Given records Block Start

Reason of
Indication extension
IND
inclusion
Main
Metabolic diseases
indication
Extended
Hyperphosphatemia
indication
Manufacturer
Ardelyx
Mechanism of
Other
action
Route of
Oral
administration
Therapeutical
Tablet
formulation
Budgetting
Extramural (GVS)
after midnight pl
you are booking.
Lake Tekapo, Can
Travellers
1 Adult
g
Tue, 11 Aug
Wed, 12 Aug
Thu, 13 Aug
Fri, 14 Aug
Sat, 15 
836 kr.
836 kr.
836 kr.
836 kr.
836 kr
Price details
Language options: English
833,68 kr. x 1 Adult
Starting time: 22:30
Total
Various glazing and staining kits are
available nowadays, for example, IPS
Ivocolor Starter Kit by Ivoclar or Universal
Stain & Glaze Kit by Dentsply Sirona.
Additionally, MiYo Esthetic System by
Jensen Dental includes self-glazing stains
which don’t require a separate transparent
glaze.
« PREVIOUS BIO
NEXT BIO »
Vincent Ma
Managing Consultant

Given records Block End

**What to do:** Exactly as written, repeat each line from the beginning of the data above to the line containing "Various glazing and staining kits are", inclusive.

**Finished exercise:**
Reason of
Indication extension
IND
inclusion
Main
Metabolic diseases
indication
Extended
Hyperphosphatemia
indication
Manufacturer
Ardelyx
Mechanism of
Other
action
Route of
Oral
administration
Therapeutical
Tablet
formulation
Budgetting
Extramural (GVS)
after midnight pl
you are booking.
Lake Tekapo, Can
Travellers
1 Adult
g
Tue, 11 Aug
Wed, 12 Aug
Thu, 13 Aug
Fri, 14 Aug
Sat, 15 
836 kr.
836 kr.
836 kr.
836 kr.
836 kr
Price details
Language options: English
833,68 kr. x 1 Adult
Starting time: 22:30
Total
Various glazing and staining kits are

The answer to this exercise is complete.